Appending one character
StringBuffer.append(String)
StringBuffer.append(char)
The performance benchmark was done by appending a single character to a StringBuffer by using either append(char) or append(String). This was done many times, after which the time it took was measured using System.currentTimeMillis(). The code inside the while loop looked like this:
StringBuffer sentence = new StringBuffer("Sentence number "); sentence.append("a");
This and the other tests in this article were done on three versions of the Sun compiler and JVM. Although there were some differences in the performance between the versions, the order from fastest to slowest did not change by running the tests on another JVM. The time in the graphs is an average of the three JVMs. That said, the tests were significantly faster on newer JVMs. Upgrading from Java 1.4.2 to Java 7 can give you an performance improvement of 50%.
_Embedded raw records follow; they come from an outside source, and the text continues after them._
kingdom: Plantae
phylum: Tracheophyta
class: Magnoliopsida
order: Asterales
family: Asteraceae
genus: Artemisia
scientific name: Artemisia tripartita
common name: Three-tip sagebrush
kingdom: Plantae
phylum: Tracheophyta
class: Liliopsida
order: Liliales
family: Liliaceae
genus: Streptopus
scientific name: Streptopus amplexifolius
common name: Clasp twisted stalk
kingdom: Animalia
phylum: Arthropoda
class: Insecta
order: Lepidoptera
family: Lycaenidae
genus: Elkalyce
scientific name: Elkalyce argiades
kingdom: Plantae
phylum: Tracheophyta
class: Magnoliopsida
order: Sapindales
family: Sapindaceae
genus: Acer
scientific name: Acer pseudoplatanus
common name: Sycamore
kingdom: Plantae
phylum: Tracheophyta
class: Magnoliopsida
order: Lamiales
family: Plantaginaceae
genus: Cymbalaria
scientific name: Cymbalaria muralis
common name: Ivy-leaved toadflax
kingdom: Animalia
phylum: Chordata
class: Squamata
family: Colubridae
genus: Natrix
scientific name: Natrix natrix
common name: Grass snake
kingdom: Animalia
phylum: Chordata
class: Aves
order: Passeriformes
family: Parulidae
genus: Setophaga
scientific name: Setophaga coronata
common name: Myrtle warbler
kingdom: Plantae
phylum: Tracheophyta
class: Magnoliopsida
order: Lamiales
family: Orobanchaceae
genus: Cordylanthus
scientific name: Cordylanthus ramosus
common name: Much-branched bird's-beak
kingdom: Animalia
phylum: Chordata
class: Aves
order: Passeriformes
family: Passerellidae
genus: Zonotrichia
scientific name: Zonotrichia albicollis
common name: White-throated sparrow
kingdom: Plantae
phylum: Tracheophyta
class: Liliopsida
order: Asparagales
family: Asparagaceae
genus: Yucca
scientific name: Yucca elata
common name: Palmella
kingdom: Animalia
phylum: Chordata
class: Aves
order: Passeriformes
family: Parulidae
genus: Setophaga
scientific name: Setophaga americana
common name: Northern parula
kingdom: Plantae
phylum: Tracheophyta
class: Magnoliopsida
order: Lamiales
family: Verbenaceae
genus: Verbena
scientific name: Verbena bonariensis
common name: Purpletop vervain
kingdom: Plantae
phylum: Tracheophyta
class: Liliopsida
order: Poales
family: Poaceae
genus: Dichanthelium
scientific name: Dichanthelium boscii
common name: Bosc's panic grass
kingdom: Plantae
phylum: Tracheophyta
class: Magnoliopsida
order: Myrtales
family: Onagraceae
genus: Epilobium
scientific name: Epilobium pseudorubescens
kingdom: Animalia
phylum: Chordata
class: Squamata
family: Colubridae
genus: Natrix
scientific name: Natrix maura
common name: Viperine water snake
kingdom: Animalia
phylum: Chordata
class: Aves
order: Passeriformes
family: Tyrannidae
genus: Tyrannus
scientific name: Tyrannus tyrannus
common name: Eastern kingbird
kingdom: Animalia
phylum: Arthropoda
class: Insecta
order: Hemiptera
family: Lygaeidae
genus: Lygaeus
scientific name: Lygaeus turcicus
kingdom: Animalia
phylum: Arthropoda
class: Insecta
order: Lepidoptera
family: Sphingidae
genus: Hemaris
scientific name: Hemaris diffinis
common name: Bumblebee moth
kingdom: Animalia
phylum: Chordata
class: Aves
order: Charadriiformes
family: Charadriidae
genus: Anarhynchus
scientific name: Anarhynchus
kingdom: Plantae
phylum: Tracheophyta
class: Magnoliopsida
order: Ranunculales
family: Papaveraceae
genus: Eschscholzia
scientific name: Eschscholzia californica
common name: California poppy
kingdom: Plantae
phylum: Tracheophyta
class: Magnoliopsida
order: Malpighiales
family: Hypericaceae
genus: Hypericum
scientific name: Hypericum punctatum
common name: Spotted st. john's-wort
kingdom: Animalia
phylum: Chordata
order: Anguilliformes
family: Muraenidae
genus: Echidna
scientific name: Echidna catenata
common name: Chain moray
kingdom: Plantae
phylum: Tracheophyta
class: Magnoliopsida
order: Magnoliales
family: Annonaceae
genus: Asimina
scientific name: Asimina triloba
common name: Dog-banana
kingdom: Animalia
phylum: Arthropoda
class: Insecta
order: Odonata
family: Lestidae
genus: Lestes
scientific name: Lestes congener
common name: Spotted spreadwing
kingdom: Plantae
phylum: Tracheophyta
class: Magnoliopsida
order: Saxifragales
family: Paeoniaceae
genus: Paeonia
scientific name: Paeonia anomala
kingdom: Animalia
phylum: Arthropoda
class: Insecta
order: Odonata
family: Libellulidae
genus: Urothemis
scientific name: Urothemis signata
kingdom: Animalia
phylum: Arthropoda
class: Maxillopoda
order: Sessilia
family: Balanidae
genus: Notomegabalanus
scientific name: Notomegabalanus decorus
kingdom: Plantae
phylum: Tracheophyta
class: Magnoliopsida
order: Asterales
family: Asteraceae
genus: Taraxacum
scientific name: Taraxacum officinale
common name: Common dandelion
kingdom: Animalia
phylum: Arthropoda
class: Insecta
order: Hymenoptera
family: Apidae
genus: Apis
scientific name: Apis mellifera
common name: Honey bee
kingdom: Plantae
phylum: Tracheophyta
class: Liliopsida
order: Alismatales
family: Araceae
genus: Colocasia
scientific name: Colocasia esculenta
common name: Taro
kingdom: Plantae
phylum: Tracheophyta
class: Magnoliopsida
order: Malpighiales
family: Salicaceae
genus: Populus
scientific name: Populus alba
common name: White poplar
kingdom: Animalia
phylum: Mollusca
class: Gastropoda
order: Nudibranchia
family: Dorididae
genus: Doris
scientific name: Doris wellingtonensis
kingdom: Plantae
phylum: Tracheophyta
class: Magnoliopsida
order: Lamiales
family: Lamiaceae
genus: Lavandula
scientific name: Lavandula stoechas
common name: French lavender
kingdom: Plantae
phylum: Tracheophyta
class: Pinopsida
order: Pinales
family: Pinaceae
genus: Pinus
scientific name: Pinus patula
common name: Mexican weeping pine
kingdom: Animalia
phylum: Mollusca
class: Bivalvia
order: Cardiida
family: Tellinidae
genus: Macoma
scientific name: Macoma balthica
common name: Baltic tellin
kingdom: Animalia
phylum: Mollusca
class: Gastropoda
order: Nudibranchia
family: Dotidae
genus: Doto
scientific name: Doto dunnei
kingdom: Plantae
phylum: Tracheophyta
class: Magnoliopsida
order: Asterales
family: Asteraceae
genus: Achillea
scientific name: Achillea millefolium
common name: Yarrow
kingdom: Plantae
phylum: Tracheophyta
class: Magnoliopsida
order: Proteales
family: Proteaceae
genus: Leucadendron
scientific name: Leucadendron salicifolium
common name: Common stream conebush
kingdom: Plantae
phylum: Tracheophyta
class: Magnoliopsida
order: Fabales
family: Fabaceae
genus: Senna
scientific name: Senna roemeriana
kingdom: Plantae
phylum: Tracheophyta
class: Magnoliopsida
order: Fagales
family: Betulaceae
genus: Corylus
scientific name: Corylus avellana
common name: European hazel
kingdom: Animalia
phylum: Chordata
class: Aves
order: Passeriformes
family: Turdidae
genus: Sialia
The results are shown in the graph. Indeed, append(char) is faster than append(String). The String version takes almost 20% longer than the fast character version.
It makes sense that the String version takes longer. The two methods are basically the same, except that the String version has to check the length of the String. However, now that the JDK is open source, we can check the implementation instead of guessing the cause.
public AbstractStringBuilder append(char c) { int newCount = count + 1; if (newCount > value.length) expandCapacity(newCount); value[count++] = c; return this; }
This code copies character c to the end of a character array (line 5). Before doing this, it checks whether this character array is big enough (line 3) and increases its size if necessary (line 4).
public AbstractStringBuilder append(String str) { if (str == null) str = "null"; int len = str.length(); if (len == 0) return this; int newCount = count + len; if (newCount > value.length) expandCapacity(newCount); str.getChars(0, len, value, count); count = newCount; return this; }
This code copies the character array from the String parameter to the character array in the StringBuffer (line 8). Like the previous method it also checks whether the array is large enough, but now using the length of the String (lines 3-7). Getting the length of the String is not really a costly operation, because String stores its length in a field. However, there are a few more checks in this version, which makes it a bit slower.
The String version of append() is approximately 20% slower than the char version. In absolute terms, StringBuffer.append(String) takes 0.38 µs. whereas StringBuffer.append(char) takes 0.32 µs. This is only a 0.06 µs improvement, which is really a little. You won't notice the speed up until you call it thousands of times and if that is the case, there are better ways to get a speedup.
So it really doesn't matter which version of append() you use. On the other hand, you get the speedup for free: all else being equal, you can as well use the char version.